There is now a more widespread awareness of the role of social risk factors even in the aetiology of mental disorders that had been traditionally perceived to be mostly biological in their causation. Schizophrenia is a good example. The research evidence concerning the association between some social factors such as urbanicity and a history of migration and the likelihood of developing a psychotic condition is now quite robust, and there is also some evidence of a synergy between these factors and familial liability in the causation of the disorder.

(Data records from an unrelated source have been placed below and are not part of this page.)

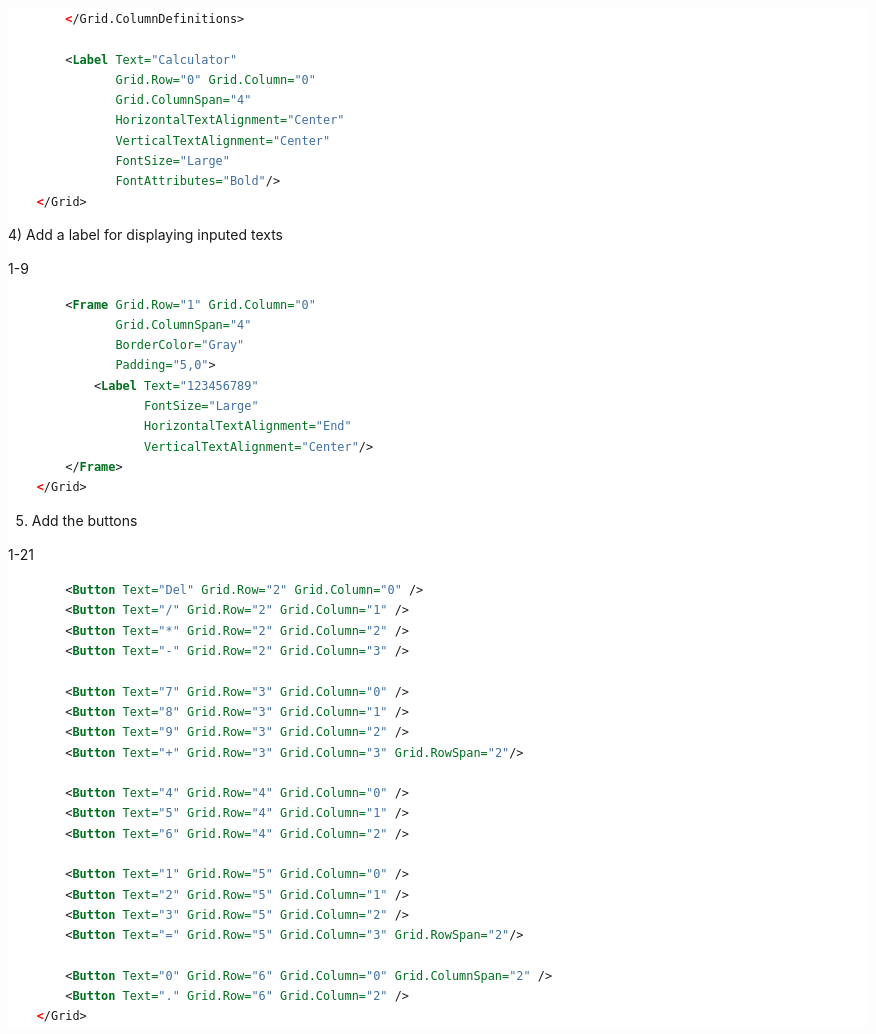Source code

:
 ```xml
        </Grid.ColumnDefinitions>

        <Label Text="Calculator"
               Grid.Row="0" Grid.Column="0"
               Grid.ColumnSpan="4"
               HorizontalTextAlignment="Center"
               VerticalTextAlignment="Center"
               FontSize="Large"
               FontAttributes="Bold"/>
    </Grid>

```

4) Add a label for displaying inputed texts

<highlight>1-9</highlight>

```xml
        <Frame Grid.Row="1" Grid.Column="0"
               Grid.ColumnSpan="4"
               BorderColor="Gray"
               Padding="5,0">
            <Label Text="123456789"
                   FontSize="Large"
                   HorizontalTextAlignment="End"
                   VerticalTextAlignment="Center"/>
        </Frame>
    </Grid>

```

5. Add the buttons

<highlight>1-21</highlight>

```xml
        <Button Text="Del" Grid.Row="2" Grid.Column="0" />
        <Button Text="/" Grid.Row="2" Grid.Column="1" />
        <Button Text="*" Grid.Row="2" Grid.Column="2" />
        <Button Text="-" Grid.Row="2" Grid.Column="3" />

        <Button Text="7" Grid.Row="3" Grid.Column="0" />
        <Button Text="8" Grid.Row="3" Grid.Column="1" />
        <Button Text="9" Grid.Row="3" Grid.Column="2" />
        <Button Text="+" Grid.Row="3" Grid.Column="3" Grid.RowSpan="2"/>

        <Button Text="4" Grid.Row="4" Grid.Column="0" />
        <Button Text="5" Grid.Row="4" Grid.Column="1" />
        <Button Text="6" Grid.Row="4" Grid.Column="2" />

        <Button Text="1" Grid.Row="5" Grid.Column="0" />
        <Button Text="2" Grid.Row="5" Grid.Column="1" />
        <Button Text="3" Grid.Row="5" Grid.Column="2" />
        <Button Text="=" Grid.Row="5" Grid.Column="3" Grid.RowSpan="2"/>

        <Button Text="0" Grid.Row="6" Grid.Column="0" Grid.ColumnSpan="2" />
        <Button Text="." Grid.Row="6" Grid.Column="2" />
    </Grid>

```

Social psychiatry is concerned with the effects of the social environment on the mental health of the individual, and with the effects of the person with a mental disorder on his/her social environment. The field encompasses social interventions, prevention and the promotion of mental health. This new edition of Principles of Social Psychiatry provides a broad overview of current thinking in this expanding field and will be a source of ideas both in research and for the management of mental disorder. It opens by putting social psychiatry in perspective, within both psychiatry and the social sciences. From the patient’s perspective, the outermost influence is the culture in which they live, followed by their neighbourhoods, workmates, and friends and family. The next section considers how we conceptualize the social world, from families through cultural identify and ethnicity to the wider social environment.
The book reviews the social determinants and consequences of the major mental disorders before considering interventions and service delivery at various levels to mitigate these. It closes with a review of the social impact of mental illness around the world and a thoughtful essay by the editors on the current state of social psychiatry and where it is heading.